OURAGANS TROPICAUX
Leonardo Padura
A la bibliothèque de ma ville, je suis tombé par hasard sur un livre plus récent que Hérétiques de Leonardo Padura et l’idée d’avoir une vision de Cuba, de Mario Conde et de ses amis après ce premier épisode (pour moi) m’a fortement fait envie.

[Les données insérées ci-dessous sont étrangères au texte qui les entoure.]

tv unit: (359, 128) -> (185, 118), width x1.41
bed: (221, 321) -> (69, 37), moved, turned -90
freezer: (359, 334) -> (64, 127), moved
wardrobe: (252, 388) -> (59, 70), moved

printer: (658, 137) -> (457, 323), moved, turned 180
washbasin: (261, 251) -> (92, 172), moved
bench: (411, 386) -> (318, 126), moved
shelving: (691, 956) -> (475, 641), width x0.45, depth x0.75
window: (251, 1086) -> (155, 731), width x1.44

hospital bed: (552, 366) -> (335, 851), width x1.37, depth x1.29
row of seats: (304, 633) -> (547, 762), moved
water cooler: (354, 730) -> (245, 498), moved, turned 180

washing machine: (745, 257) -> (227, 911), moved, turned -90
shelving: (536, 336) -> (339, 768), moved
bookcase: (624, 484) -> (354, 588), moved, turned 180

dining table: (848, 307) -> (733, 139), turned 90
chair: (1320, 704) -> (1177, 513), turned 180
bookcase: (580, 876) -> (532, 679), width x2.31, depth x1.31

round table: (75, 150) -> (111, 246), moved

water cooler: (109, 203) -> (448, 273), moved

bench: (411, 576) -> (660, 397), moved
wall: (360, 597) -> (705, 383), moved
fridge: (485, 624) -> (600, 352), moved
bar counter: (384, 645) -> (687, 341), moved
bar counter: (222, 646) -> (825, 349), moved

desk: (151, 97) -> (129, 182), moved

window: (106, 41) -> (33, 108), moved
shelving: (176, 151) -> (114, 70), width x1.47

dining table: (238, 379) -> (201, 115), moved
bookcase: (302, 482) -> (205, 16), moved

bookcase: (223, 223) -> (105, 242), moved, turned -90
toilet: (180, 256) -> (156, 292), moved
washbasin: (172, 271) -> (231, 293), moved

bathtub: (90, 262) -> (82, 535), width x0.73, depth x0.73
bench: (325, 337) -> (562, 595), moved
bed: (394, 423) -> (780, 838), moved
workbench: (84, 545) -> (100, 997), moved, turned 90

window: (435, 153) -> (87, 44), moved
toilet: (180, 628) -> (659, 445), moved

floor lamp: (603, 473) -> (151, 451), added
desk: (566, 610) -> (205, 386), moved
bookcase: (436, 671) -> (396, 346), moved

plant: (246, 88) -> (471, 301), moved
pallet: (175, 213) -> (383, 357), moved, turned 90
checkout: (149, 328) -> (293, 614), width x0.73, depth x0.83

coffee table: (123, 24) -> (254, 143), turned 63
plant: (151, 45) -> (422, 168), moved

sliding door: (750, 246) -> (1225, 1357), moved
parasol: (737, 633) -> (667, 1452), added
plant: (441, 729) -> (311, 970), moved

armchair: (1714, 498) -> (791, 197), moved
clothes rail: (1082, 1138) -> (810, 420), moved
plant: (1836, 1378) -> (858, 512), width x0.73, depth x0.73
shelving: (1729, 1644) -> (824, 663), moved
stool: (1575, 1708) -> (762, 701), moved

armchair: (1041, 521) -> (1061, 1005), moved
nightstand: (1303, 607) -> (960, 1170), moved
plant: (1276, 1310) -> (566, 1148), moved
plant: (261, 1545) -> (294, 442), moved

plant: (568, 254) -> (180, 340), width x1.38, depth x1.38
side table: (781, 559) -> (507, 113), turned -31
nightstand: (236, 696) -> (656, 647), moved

Les temps changent. Cuba semble prête à s’ouvrir à la nouveauté. Le président américain, Barack Obama, vient en visite à Cuba et, quelques jours plus tard, les Rolling Stones viennent y donner un concert. Mais Cuba restant Cuba, les forces de police sont majoritairement engagées sur ces deux événements. Aussi, lorsque l’on retrouve un ancien cacique du régime mort dans son appartement, le lieutenant colonel en charge de la police de la Havane se voit contraint de faire appel à une aide extérieure, en la personne de Mario Conde. Le vieux cacique était l’homme responsable de la chape de plomb mise sur les artistes de l’ile, que ce soient les écrivains, les poètes ou les peintres. Quelle surprise, donc, que de retrouver dans cet appartement des tableaux de ces peintres interdits par le régime… Tout comme le cadavre : bien que père de famille, on le retrouve mort avec du sperme dans l’anus, le sexe et les testicules coupées ainsi que trois doigts. Et quelques tableaux manquent… Quand, quelques jours plus tard, on trouve un deuxième corps assassiné auquel il manque également le sexe et les testicules, la police est contrainte de considérer que la seule enquête non officielle ne peut suffire, ce d’autant plus que la seconde victime est un ressortissant de l’île naturalisé américain, gendre du cacique retrouvé quelques temps plus tôt et en charge de la vente des tableaux de son beau-père aux Etats-unis. En dépit de tout cela, Mario Conde s’est à la fois lancé dans l’écriture du roman qu’il retardait depuis trop longtemps. Ce roman porte sur la vie et, surtout, sur la fin de vie d’Alberto Yarini, homme politique issue d’une grande famille, mais également principal maquereau de La Havane au début de ce siècle, en lutte contre la pègre française et leur domination sur ce secteur. Et, dans le même temps, il est embauché pour devenir le « surveillant » de la nouvelle affaire de son ami Yoyi qui tient dorénavant un bar restaurant pour la clientèle huppée, touristes américains mais également cubains fortunés. Parce que, oui, cette dernière catégorie existe bien dans ce nouveau Cuba. Les choses changent. Mais ne peut-on, comme Conde, imaginer que cela soit autrement que temporaire ? L’ouverture aux autres, la libération du pays, mais aussi la fuite de ses habitants. Comme l’ami de Conde qui est parti aux Etats-unis voir sa famille et qui hésite à rentrer. Ou sa compagne, qui doit aller voir son fils et son petit fils en Italie, mais sans préciser sa date de retour…
J’ai trouvé ce livre moins passionnant qu’Hérétique, qui est beaucoup plus qu’un simple roman policier doublé d’une fresque sociale de Cuba. Là, le policier domine. Sans être mauvais (ce n’est pas un whodunit et le but n’est pas pour les lecteurs de deviner qui a commis le crime), il s’intéresse moins à la nature humaine, est moins riche que le précédent, même si tous les passages sur Alberto Yarini sont très intéressants, historiquement et politiquement parlant pour mieux situer La Havane et Cuba dans le temps et l’espace. Néanmoins, le reste, les relations humaines, le ressenti des personnages sont, finalement, au second plan par rapport à l’enquête et aux effets de la censure sur l’ile.
Moins bon, moins riche, Ouragans tropicaux reste néanmoins, malgré son titre un peu surprenant, agréable à lire. Mais là où Hérétique est un excellent livre, Ouragan tropicaux est une simple bonne lecture. Je m’attendais à mieux même si le charme tropical a produit son effet.